• **DIRECTIONS FOR THIS TASK**: Reproduce the records from the line containing "specimen entry 9:10" through the end of the records, including both ends, and omit the pictures from your answer.

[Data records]
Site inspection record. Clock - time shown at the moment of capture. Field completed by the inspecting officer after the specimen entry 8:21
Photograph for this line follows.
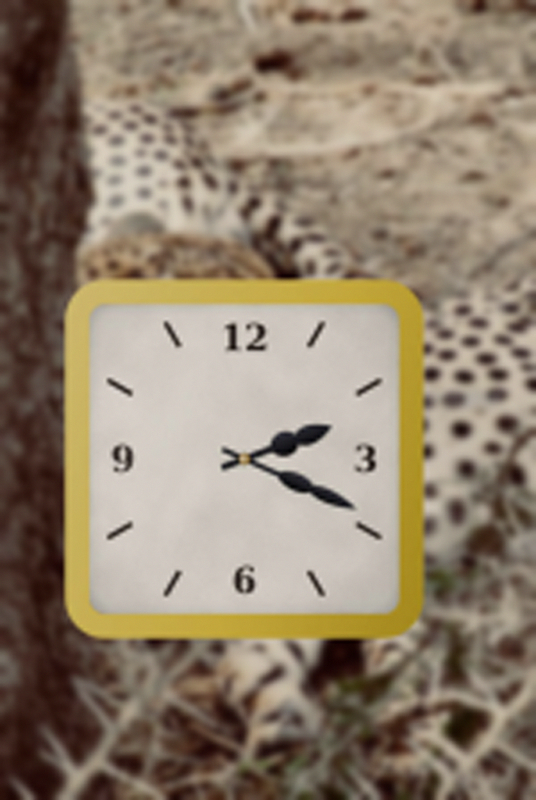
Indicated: 2:19
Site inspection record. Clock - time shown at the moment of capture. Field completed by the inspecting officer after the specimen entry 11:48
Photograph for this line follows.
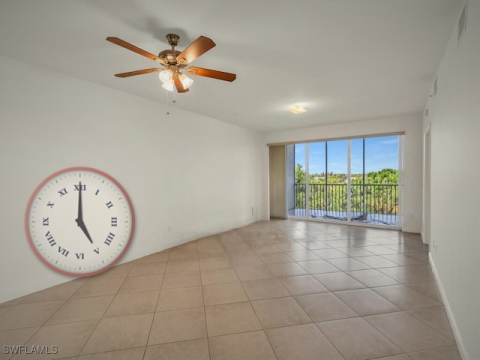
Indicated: 5:00
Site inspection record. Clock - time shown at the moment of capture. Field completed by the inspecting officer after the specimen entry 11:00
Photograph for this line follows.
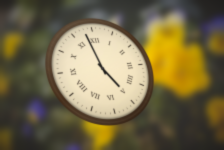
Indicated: 4:58
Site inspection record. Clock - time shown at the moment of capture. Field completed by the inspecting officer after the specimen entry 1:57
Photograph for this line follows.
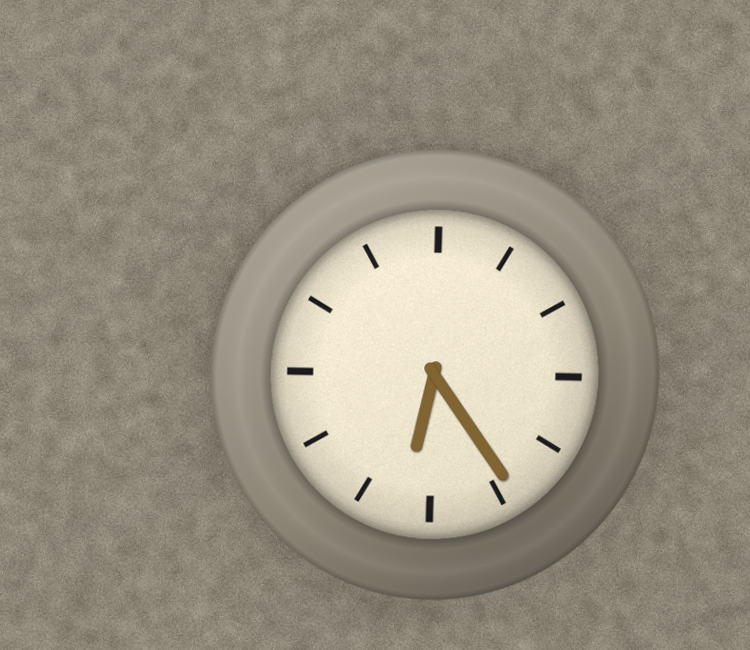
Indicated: 6:24
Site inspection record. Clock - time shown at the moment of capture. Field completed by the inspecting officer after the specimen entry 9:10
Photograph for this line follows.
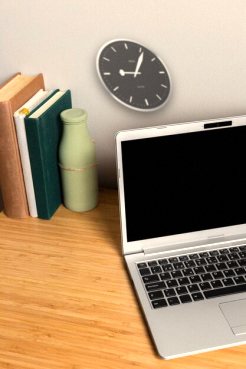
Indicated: 9:06
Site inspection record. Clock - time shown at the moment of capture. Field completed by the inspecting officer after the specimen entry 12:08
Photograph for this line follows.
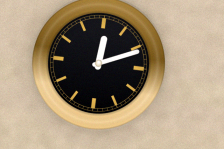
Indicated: 12:11
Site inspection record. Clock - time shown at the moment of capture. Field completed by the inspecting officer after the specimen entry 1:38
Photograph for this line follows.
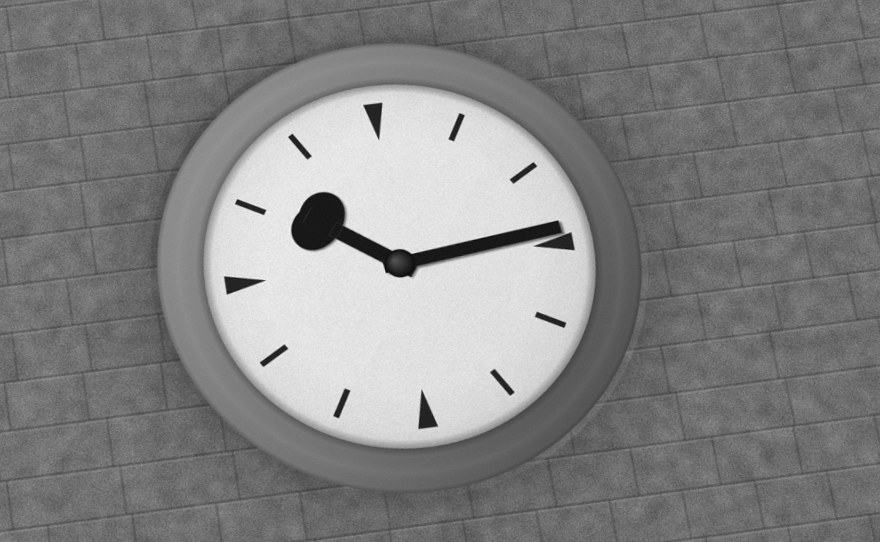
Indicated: 10:14
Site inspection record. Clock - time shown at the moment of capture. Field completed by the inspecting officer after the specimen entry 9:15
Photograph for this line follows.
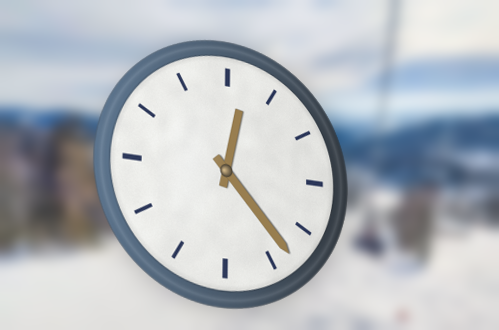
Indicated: 12:23
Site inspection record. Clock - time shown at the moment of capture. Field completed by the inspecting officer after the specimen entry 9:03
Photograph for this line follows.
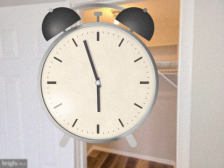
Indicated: 5:57
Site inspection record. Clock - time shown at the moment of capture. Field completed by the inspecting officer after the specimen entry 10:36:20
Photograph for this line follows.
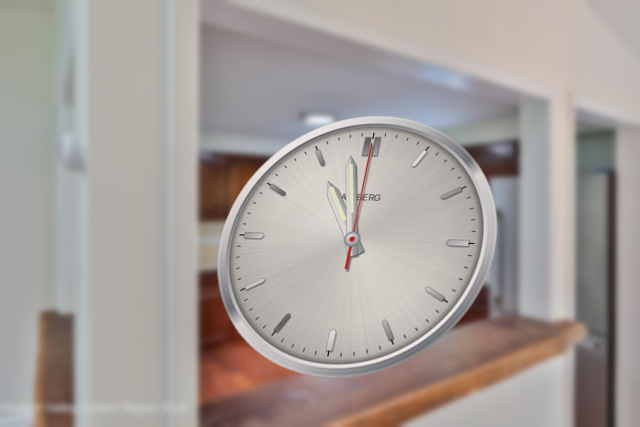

• **RESULT OF THIS EXERCISE**:
Site inspection record. Clock - time shown at the moment of capture. Field completed by the inspecting officer after the specimen entry 9:10
Photograph for this line follows.
Indicated: 9:06
Site inspection record. Clock - time shown at the moment of capture. Field completed by the inspecting officer after the specimen entry 12:08
Photograph for this line follows.
Indicated: 12:11
Site inspection record. Clock - time shown at the moment of capture. Field completed by the inspecting officer after the specimen entry 1:38
Photograph for this line follows.
Indicated: 10:14
Site inspection record. Clock - time shown at the moment of capture. Field completed by the inspecting officer after the specimen entry 9:15
Photograph for this line follows.
Indicated: 12:23
Site inspection record. Clock - time shown at the moment of capture. Field completed by the inspecting officer after the specimen entry 9:03
Photograph for this line follows.
Indicated: 5:57
Site inspection record. Clock - time shown at the moment of capture. Field completed by the inspecting officer after the specimen entry 10:36:20
Photograph for this line follows.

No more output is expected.